There are 3 RCTs comparing surgical repair (two open, one percutaneous) followed by functional aftercare with functional non-surgical treatment (Thermann 1995, Webb 2000, Twaddle 2007). All of these have some methodological issues and none are large, so should probably be considered level 2 rather than level 1 evidence. Nevertheless none showed any difference in functional outcome between surgical and non-surgical treatment. The re-rupture rate was 3.8% in surgically treated patients and 5.7% in non-surgically treated patients; the wound infection rate was 3.8%. It is interesting that the non-surgical re-rupture rate was less than half that of the pooled trial data.

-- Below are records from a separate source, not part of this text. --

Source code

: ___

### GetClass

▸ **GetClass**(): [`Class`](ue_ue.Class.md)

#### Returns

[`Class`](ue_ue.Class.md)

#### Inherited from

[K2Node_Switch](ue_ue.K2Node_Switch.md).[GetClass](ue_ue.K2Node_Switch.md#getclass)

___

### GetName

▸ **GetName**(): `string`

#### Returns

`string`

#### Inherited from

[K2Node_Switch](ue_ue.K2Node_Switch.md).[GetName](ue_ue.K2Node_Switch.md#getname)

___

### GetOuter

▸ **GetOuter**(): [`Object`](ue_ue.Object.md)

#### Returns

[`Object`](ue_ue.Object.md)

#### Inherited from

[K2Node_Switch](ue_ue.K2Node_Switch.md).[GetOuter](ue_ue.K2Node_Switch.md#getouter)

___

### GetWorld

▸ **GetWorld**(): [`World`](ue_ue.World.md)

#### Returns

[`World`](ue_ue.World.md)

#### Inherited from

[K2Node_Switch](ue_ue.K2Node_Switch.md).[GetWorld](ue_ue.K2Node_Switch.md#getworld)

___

Examining the re-rupture rates in case series of non-surgical functional treatment produces a rate of 33/548 (6.0%). In series of functional post-operative care it was 19/641 (3.0%). Perhaps the advantage of surgery in avoiding re-ruptures is less than was thought - these figures suggest 33 patients need to have surgery to avoid one re-rupture.

Interestingly, Moller (2001)reported a RCT in which the re-rupture rate was 1.7% after surgery and 20.8% after non-surgical treatment - an impressive difference, but the surgically treated patients had post-op care in a functional brace with weightbearing and active exercise after 2 weeks, whereas the non-surgically treated patients wore a cast for 8 weeks and were nonweightbearing for 4 weeks. Perhaps the difference in re-ruptures was more to do with after-care than surgery?

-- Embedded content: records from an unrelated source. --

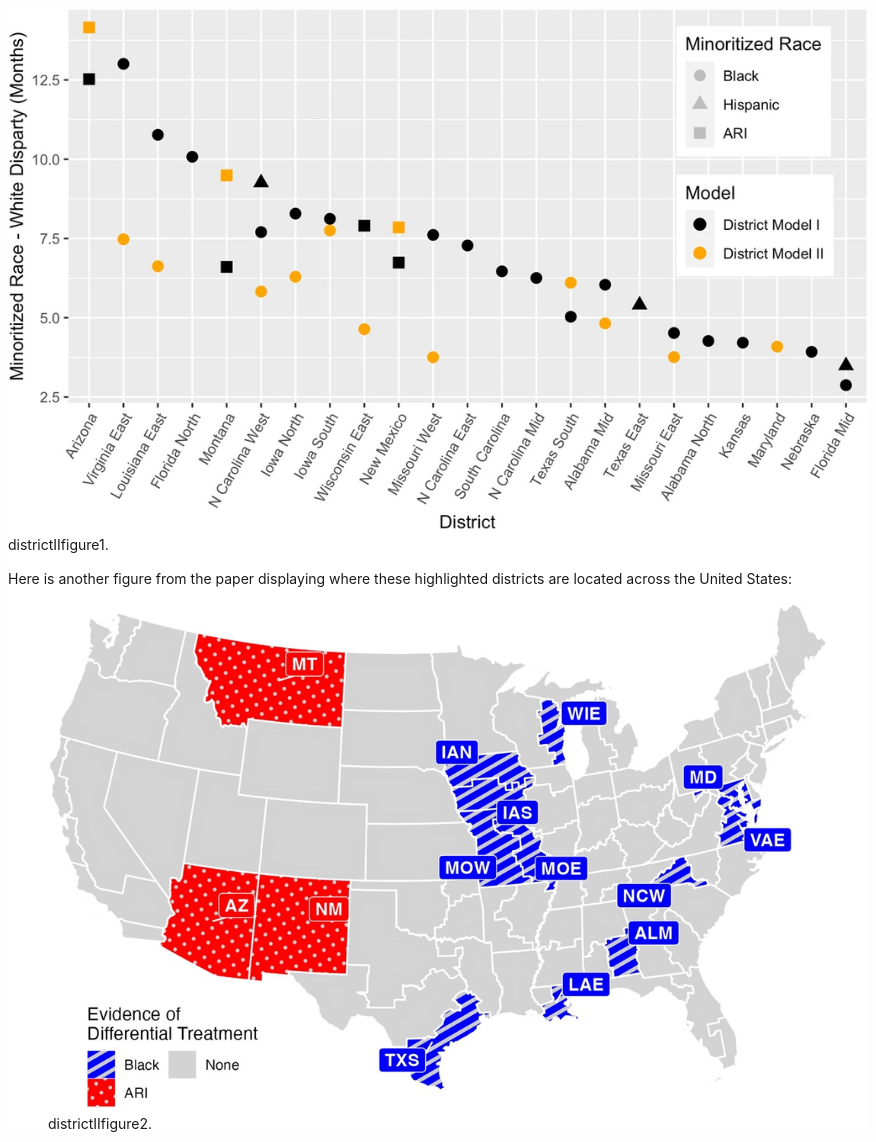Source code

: <img src="photos/fedsent_fig1.jpg" alt="districtIIfigure1." />
<figcaption aria-hidden="true">districtIIfigure1.</figcaption>
</figure>

Here is another figure from the paper displaying where these highlighted
districts are located across the United States:

<figure>
<img src="photos/fedsent_fig2.jpg" alt="districtIIfigure2." />
<figcaption aria-hidden="true">districtIIfigure2.</figcaption>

Larger RCTs of modern care with better methodology are required. In the meantime, we currently use surgical and non-surgical treatment regimes based on those of Webb et al, using a walker boot in which the patient can do protected exercises with the front flap of the boot to block excessive dorsiflexion. We advise patients that non-surgical treatment probably has a higher risk of re-rupture and may produce a slightly weaker calf, but avoids the complications of surgery and that overall the functional results are similar for most patients. We find that about 1/3 opt for surgery and 2/3 for non-surgical treatment, with the main determinant being level of sporting activity.

Delayed reconstruction

A few patients present for treatment weeks or even months after rupture, or sustain a re-rupture. Occasionally, they have little functional deficit and surgery seems to have little to offer. Either surgical or non-surgical treatment may be used. All trials of non-surgical treatment exclude patients more than 1-2 weeks from injury so their results cannot be applied to late presentations or re-ruptures, so surgery is often advised.

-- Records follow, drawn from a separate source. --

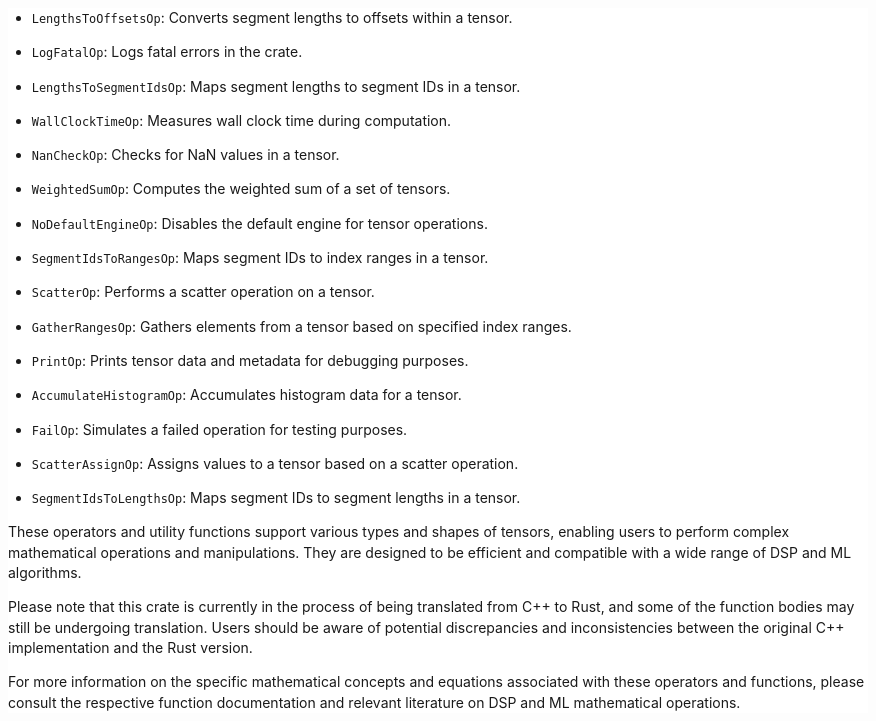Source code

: - `LengthsToOffsetsOp`: Converts segment lengths
  to offsets within a tensor.

- `LogFatalOp`: Logs fatal errors in the crate.

- `LengthsToSegmentIdsOp`: Maps segment lengths to
  segment IDs in a tensor.

- `WallClockTimeOp`: Measures wall clock time
  during computation.

- `NanCheckOp`: Checks for NaN values in a tensor.

- `WeightedSumOp`: Computes the weighted sum of
  a set of tensors.

- `NoDefaultEngineOp`: Disables the default engine
  for tensor operations.

- `SegmentIdsToRangesOp`: Maps segment IDs to
  index ranges in a tensor.

- `ScatterOp`: Performs a scatter operation on
  a tensor.

- `GatherRangesOp`: Gathers elements from a tensor
  based on specified index ranges.

- `PrintOp`: Prints tensor data and metadata for
  debugging purposes.

- `AccumulateHistogramOp`: Accumulates histogram
  data for a tensor.

- `FailOp`: Simulates a failed operation for
  testing purposes.

- `ScatterAssignOp`: Assigns values to a tensor
  based on a scatter operation.

- `SegmentIdsToLengthsOp`: Maps segment IDs to
  segment lengths in a tensor.

These operators and utility functions support
various types and shapes of tensors, enabling
users to perform complex mathematical operations
and manipulations. They are designed to be
efficient and compatible with a wide range of DSP
and ML algorithms.

Please note that this crate is currently in the
process of being translated from C++ to Rust, and
some of the function bodies may still be
undergoing translation. Users should be aware of
potential discrepancies and inconsistencies
between the original C++ implementation and the
Rust version.

For more information on the specific mathematical
concepts and equations associated with these
operators and functions, please consult the
respective function documentation and relevant
literature on DSP and ML mathematical operations.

Small gaps can generally be closed either by primary suture or a turn-down flap. Gaps from 3-6cm can usually be closed by a turn-down flap or a V-Y advancement of the tendon (larger gaps may be closed with these techniques depending on the quality and amount of gastrocnemius aponeurosis available - our record is 15cm - but this cannot necessarily be relied on and we always ask patients for consent to FHL transfer).

Larger gaps usually require a tendon transfer or the use of artificial implants (Jennings and Sefton 2002). The main donor options are the plantaris, peroneus longus or flexor hallucis longus. FHL has the advantage of being in phase with the Achilles tendon, is stronger than peroneus brevis and readily harvested. The donor site deficit is not functionally significant (Coull 2003). Plantaris is readily available but small; weave techniques have been described but enough tendon is not always available.


The results of late repair are not much, if at all, inferior to those of primary repair (Boyden et al 1995), although Boyden found that no repair restores the full strength of the Achilles tendon. This does allow us to ressure our patients that, in the event of a re-rupture they can still obtain acceptable results.